Daniel Sibony, Dalil Boubakeur, Pierre Lambert, Le choc des religions, Paris, Presses de la Renaissance, 2004. 228 p.

 

Le choc des religions pose la question de la coexistence entre les trois monothéismes. Psychanalyste d’origine juive, Daniel Sibony répond en étudiant le rapport Bible-Coran. Son exposé, clair et solide, fait ressortir une faille dans le contenu du Coran qui s’est largement inspiré de la bible hébraïque, alors que ces emprunts sont niés par l’accusation répétée de trahison faite aux juifs à l’égard du message original de Dieu. Cette dette non reconnue est à la base de la difficulté d’instaurer un dialogue avec l’islam qui, abusivement, enseigne la préexistence du Coran sur la bible, puisqu’il a été écrit par Allah, bien qu’il contienne déjà des détails sur la vie du peuple juif. L’islam vient en quelque sorte réparé cette insoumission du peuple juif, dont la persistance historique demeure inexplicable pour la conscience musulmane. La faiblesse de l’islam actuel tient pour une part à cette tendance à imputer aux autres fautes et trahisons tout en affirmant sa perfection. L’islam connaît une crise d’identité dont il ne se sortira qu’en évitant d’inclure l’humanité dans le cercle musulman, comme si le fait de naître faisait de tous les êtres humains des disciples de Mahomet par vocation.

Dalil Boubakeur, recteur de la grande mosquée de Paris, plaide quant à lui pour un islam moderne et libéral, laïc et modéré. Il le fait en rappelant  les idéaux humanistes et culturels issus de l’époque des Lumières, auxquels l’islam devra se conformer pour assurer son avenir, du moins en Europe. Dénonçant l’antisémitisme (judéophobie), il plaide pour la tolérance et contre toute forme de fondamentalisme et de violence.

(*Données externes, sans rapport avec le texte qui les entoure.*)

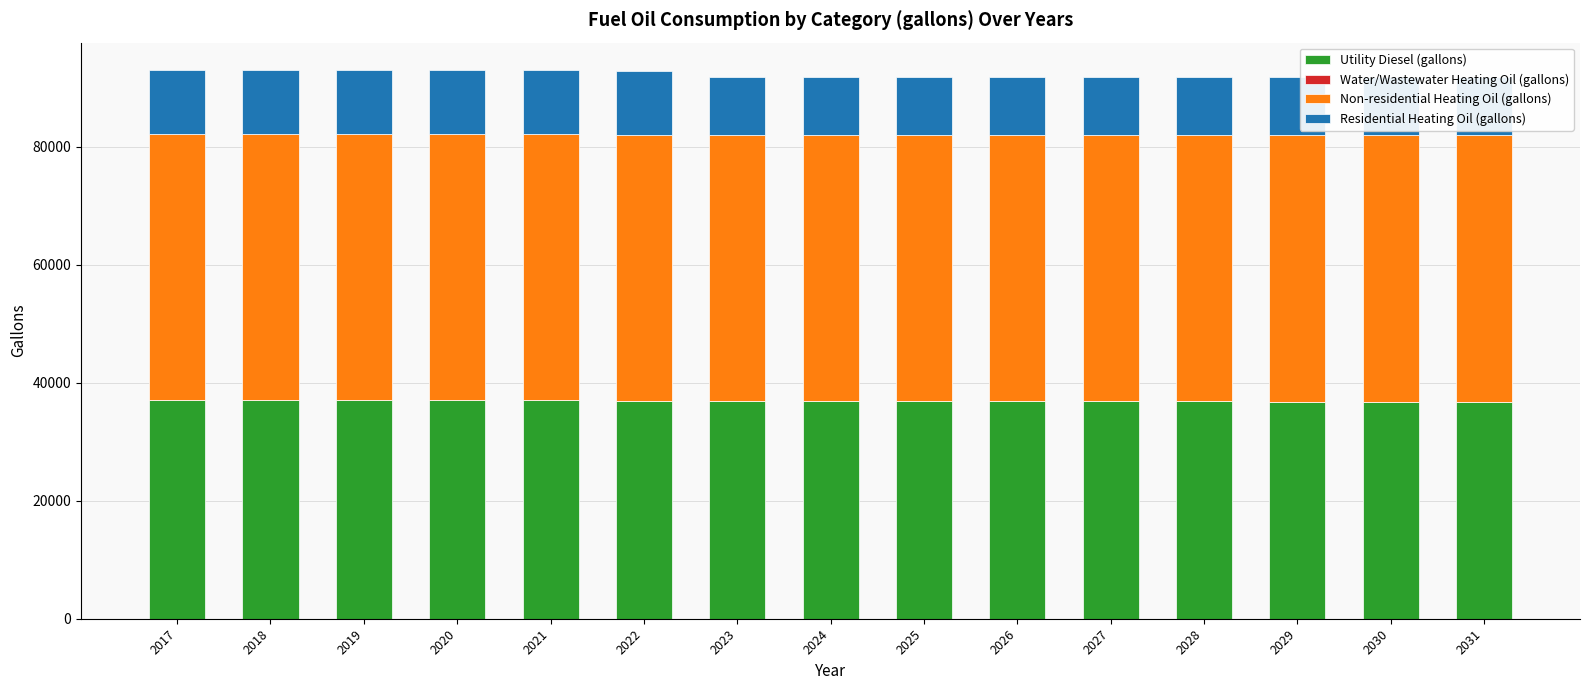

Reading right to left, what are all the values shown in this chart?

Utility Diesel (gallons): 2031=36834.6	2030=36834.6	2029=36834.6	2028=36924.9	2027=36924.9	2026=36924.9	2025=36924.9	2024=36924.9	2023=36924.9	2022=36924.9	2021=37015.2	2020=37015.2	2019=37015.2	2018=37015.2	2017=37015.2
Water/Wastewater Heating Oil (gallons): 2031=0.0	2030=0.0	2029=0.0	2028=0.0	2027=0.0	2026=0.0	2025=0.0	2024=0.0	2023=0.0	2022=0.0	2021=0.0	2020=0.0	2019=0.0	2018=0.0	2017=0.0
Non-residential Heating Oil (gallons): 2031=45140.8	2030=45140.8	2029=45140.8	2028=45140.8	2027=45140.8	2026=45140.8	2025=45140.8	2024=45140.8	2023=45140.8	2022=45140.8	2021=45140.8	2020=45140.8	2019=45140.8	2018=45140.8	2017=45140.8
Residential Heating Oil (gallons): 2031=9859.2	2030=9859.2	2029=9859.2	2028=9859.2	2027=9859.2	2026=9859.2	2025=9859.2	2024=9859.2	2023=9859.2	2022=10881.7	2021=10881.7	2020=10881.7	2019=10881.7	2018=10881.7	2017=10881.7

Le dominicain Pierre Lambert traite des monothéismes sous l’angle, mieux encore, sous les arcanes de la pensée de Plotin, dont l’œuvre est consacrée à la réflexion sur l’Un. Le premier lecteur venu sera un peu dépaysé devant les tournants de sa pensée qui ne s’interdit pas, au-delà des textes sacrés, de faire appel à des autorités complémentaires (Euclide, Aristote, Einstein, les géométries non-euclidiennes et les nouvelles théories de la lumière). Poser l’Un n’empêche pas la diversité d’inspiration, et elle est abstraite et foisonnante. Le parallèle entre les trois monothéismes fait appel à des catégories scolastico-thomistes largement incompréhensibles pour la moyenne des lecteurs intéressés au dialogue interreligieux.

En somme, la contribution de D. Sibony, qui passe étrangement sous silence la décision de fermer la porte de l’effort personnel d’interprétation (Ijtihad) prise au neuvième siècle par les autorités musulmanes, crée un certain malaise, bien qu’il  s’agisse d’une réflexion for bien documentée. Il demeure que sa critique met en lumière un problème que l’islam devra reconnaître. Les deux autres auteurs ne répondent que partiellement à la question soulevée et sur un registre qui montre déjà en soi les difficultés du dialogue interreligieux.